Central venous catheterisation (CVC) has become an important manoeuvre both for measuring central venous pressure and for the treatment of patients requiring long-term chemotherapy, total parenteral nutrition or fluid replacement.
Catheter fracture represents a rare problem among non-infectious complications following the insertion of totally implantable long-term central venous access systems. A literature survey revealed a total incidence of catheter fractures of 0-2.1%.
Catheter fatigue from prolonged use contributes to in situ fracture, fragmentation, and distal embolisation. The catheter fragments migrate distally along the blood stream, finally lodging in the vena cava, right atrium, right ventricle, or the main pulmonary artery or one of its branches. The final site of lodgment depends on the length, weight, and stiffness of the fragment.

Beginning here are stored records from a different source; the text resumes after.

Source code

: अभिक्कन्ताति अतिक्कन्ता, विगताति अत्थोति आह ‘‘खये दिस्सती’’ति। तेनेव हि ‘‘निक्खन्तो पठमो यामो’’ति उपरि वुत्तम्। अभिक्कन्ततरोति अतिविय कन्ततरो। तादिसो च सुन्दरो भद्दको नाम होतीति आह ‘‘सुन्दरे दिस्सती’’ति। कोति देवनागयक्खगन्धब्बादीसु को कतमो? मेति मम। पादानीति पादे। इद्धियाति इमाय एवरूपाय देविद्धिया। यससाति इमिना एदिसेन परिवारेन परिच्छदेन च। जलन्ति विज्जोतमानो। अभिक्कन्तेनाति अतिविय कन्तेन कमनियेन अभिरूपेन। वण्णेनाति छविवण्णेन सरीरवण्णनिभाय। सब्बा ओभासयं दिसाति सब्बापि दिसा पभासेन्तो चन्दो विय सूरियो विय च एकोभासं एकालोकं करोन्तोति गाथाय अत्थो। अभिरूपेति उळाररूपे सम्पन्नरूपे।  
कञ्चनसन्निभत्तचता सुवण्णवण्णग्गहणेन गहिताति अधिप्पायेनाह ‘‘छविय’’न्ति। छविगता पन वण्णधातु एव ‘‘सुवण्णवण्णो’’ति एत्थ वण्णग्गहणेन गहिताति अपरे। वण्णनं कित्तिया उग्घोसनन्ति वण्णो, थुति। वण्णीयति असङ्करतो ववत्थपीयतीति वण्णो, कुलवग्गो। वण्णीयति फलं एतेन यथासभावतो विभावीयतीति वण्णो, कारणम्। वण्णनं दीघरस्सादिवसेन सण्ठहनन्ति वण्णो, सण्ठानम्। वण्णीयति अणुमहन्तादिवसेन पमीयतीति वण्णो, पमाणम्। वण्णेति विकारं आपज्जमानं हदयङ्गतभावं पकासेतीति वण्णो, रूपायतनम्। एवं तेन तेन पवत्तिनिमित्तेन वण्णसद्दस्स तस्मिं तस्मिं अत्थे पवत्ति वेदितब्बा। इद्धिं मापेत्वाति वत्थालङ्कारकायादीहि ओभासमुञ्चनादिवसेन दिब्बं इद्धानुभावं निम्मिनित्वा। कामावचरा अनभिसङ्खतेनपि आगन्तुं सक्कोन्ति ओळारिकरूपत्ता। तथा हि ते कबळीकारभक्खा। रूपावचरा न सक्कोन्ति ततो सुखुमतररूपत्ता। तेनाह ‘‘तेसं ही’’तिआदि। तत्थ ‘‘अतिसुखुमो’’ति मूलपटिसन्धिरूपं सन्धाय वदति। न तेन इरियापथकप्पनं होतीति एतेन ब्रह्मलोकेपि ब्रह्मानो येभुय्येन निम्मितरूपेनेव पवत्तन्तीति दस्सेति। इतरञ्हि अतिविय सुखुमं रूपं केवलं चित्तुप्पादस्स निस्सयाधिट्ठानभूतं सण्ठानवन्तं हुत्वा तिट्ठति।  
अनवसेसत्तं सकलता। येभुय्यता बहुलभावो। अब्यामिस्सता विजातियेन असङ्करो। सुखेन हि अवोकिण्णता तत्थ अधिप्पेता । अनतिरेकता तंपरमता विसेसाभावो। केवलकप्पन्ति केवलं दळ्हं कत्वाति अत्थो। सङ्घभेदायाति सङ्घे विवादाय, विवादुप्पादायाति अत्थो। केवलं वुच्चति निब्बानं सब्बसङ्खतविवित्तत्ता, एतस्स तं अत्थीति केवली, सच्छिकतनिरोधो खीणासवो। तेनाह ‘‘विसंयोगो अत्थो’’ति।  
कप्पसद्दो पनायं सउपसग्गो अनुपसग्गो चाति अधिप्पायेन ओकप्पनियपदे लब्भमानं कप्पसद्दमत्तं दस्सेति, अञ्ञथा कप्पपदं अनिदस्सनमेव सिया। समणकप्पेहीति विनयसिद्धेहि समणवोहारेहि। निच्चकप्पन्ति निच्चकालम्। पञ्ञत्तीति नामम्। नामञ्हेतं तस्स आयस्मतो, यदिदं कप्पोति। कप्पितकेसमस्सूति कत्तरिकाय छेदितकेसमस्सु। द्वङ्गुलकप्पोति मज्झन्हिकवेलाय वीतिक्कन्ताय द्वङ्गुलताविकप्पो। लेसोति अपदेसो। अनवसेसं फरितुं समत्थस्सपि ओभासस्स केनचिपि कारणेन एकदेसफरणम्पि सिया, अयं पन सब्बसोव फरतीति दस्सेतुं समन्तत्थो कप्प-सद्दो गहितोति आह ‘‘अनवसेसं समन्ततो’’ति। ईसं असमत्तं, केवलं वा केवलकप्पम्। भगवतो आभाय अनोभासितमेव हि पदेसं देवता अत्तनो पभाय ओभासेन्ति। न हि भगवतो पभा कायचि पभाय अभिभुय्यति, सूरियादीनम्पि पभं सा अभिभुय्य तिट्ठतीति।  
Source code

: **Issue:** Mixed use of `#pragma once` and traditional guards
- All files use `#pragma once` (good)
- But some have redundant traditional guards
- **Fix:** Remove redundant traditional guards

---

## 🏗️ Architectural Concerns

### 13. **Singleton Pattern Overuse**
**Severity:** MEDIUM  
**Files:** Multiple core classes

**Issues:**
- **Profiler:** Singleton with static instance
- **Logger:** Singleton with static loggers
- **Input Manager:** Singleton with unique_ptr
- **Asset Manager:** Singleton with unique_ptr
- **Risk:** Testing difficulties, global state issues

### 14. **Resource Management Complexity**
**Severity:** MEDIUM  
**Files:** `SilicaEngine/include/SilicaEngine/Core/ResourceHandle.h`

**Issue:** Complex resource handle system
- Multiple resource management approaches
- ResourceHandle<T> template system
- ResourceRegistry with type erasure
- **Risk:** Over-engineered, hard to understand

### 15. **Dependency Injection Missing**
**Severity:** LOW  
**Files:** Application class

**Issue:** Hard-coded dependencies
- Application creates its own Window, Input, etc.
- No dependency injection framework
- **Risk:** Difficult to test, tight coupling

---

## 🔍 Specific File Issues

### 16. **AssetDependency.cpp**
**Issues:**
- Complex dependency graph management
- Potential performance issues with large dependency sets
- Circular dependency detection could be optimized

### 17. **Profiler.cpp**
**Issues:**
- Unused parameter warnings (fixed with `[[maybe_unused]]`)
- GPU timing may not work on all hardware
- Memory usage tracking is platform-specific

The possible complications of centrally embolised foreign bodies include pericardial tamponade due to myocardial perforation, sepsis, endocarditis, thrombosis with subsequent pulmonary embolism, myocardial infarction, and arrhythmias.

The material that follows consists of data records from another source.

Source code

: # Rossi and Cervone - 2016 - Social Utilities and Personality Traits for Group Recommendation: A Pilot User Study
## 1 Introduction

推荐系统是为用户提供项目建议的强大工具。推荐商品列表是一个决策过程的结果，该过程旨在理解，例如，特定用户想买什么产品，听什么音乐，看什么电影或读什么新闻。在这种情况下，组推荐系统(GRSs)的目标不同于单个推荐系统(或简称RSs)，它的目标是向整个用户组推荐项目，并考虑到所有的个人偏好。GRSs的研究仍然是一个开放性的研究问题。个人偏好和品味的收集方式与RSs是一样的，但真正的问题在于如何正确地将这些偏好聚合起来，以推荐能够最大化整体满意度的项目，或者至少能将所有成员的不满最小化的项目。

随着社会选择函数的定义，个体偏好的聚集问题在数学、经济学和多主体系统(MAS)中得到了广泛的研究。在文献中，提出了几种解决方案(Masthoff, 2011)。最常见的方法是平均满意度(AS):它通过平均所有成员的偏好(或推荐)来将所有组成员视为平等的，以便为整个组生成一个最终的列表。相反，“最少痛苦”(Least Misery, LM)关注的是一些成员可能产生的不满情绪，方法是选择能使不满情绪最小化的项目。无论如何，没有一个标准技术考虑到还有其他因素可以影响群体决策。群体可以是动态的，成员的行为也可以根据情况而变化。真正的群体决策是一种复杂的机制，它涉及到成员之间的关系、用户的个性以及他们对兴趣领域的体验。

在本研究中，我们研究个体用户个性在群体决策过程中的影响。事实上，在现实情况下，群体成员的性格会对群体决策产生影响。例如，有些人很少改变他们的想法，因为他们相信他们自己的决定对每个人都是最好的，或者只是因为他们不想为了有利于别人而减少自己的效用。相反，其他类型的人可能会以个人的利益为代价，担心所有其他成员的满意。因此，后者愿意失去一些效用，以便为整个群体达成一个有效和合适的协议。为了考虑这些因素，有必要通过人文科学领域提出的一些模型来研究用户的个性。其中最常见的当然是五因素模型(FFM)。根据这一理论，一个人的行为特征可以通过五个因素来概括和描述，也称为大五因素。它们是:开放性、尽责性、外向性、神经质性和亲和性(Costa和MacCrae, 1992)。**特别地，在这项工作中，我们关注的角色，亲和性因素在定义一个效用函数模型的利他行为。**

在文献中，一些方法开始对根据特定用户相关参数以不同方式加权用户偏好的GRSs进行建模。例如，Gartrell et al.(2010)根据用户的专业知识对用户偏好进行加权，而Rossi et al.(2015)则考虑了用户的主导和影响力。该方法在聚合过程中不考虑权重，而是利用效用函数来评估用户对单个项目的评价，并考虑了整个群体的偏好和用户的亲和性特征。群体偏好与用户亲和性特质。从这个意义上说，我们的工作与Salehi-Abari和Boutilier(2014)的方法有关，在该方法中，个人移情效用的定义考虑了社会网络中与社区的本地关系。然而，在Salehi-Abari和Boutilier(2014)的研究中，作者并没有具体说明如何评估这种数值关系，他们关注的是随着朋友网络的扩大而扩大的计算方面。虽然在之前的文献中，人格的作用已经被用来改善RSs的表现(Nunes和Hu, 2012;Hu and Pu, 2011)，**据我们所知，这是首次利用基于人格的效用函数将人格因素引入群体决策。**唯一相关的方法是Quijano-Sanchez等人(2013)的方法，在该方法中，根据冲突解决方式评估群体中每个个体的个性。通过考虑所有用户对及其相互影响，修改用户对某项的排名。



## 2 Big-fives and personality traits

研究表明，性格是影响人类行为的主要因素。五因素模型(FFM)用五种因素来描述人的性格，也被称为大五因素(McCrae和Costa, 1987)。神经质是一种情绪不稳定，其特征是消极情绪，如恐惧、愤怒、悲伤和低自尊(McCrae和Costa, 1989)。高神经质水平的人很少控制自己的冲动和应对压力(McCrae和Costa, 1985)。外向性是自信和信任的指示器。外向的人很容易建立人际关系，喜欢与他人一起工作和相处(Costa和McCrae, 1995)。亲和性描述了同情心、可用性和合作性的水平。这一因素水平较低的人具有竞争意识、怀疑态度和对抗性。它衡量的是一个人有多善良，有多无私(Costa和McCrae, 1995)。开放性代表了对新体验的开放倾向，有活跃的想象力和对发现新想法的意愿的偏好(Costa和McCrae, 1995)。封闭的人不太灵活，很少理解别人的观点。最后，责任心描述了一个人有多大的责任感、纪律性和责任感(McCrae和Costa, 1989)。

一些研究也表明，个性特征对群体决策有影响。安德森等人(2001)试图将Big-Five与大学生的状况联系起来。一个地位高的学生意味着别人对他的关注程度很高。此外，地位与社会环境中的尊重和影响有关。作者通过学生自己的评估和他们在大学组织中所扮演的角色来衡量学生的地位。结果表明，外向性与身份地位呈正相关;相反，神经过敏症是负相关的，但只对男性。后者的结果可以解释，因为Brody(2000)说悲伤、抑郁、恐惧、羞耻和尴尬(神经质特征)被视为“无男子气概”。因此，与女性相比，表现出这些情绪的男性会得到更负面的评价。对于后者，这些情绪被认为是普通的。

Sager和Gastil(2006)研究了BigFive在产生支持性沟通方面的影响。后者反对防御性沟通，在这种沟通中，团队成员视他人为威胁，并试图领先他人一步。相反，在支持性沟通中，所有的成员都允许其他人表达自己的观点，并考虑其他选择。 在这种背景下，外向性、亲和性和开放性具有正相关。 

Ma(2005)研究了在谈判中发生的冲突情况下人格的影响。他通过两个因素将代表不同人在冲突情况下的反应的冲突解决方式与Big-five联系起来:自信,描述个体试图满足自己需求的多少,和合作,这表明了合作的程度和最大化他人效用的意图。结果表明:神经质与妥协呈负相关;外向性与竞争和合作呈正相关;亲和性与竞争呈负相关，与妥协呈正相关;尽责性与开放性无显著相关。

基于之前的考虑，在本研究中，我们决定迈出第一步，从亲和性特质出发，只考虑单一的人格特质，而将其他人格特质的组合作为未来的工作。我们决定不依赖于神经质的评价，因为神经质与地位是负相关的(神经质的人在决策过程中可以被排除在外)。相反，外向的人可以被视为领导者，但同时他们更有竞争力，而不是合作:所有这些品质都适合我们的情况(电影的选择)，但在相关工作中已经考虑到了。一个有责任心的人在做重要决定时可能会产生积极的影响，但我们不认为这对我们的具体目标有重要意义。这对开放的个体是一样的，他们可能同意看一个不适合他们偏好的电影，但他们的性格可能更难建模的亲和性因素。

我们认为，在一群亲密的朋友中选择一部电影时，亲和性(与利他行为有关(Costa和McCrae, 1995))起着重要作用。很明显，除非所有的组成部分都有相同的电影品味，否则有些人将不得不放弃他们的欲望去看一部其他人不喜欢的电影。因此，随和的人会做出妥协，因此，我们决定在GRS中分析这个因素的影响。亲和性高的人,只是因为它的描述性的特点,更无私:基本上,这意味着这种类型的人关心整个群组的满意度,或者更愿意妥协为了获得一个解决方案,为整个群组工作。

According to Blair et al., mortality is highest when the catheter is located in the right side of the heart, lower when it is in the vena cava, and lowest when it is in the pulmonary artery.
Srihari et al. reported a case of a patient in whom a catheter fragment was retrieved from the pulmonary artery 11 years after embolisation without complications.

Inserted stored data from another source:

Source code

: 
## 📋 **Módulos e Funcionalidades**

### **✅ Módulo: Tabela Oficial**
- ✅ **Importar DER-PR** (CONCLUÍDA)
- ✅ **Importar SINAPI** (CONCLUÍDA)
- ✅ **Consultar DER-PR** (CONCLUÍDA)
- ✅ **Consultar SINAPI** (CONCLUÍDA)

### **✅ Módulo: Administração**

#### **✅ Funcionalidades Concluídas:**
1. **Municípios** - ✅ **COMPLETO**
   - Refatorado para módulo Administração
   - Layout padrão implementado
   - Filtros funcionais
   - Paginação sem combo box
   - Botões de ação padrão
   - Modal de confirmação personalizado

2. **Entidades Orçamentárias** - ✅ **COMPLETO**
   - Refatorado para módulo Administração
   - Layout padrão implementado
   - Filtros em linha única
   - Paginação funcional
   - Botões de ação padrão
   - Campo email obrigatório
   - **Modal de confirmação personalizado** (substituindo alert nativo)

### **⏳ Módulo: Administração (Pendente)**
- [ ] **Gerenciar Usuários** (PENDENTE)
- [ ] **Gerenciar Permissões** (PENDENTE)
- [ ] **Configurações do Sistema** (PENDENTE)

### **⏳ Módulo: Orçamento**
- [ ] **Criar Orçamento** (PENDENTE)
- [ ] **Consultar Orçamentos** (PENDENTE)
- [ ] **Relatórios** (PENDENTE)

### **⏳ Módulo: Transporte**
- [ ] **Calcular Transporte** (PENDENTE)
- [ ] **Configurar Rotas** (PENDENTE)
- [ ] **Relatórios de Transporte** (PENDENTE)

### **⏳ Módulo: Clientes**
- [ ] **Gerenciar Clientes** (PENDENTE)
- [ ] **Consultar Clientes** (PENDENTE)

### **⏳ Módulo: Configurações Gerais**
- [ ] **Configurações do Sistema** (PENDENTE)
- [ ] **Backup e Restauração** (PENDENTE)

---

Reynen et al. described a 14-year history of central embolisation by a guide wire with no pulmonary symptoms for 12 years. Extraction was not attempted in this case as the guidewire was adherent to the vascular wall.
For extraction of iatrogenic foreign bodies causing central embolisation, percutaneous removal is preferable. Loop snares, Dormia baskets, and hooked guide wires and catheters may be used. Thoracotomy is indicated if nonsurgical removal fails.
The patient in this case was asymptomatic, with no adhesions of the catheter to the vessels walls. The catheter fragment was retrieved easily, without complications.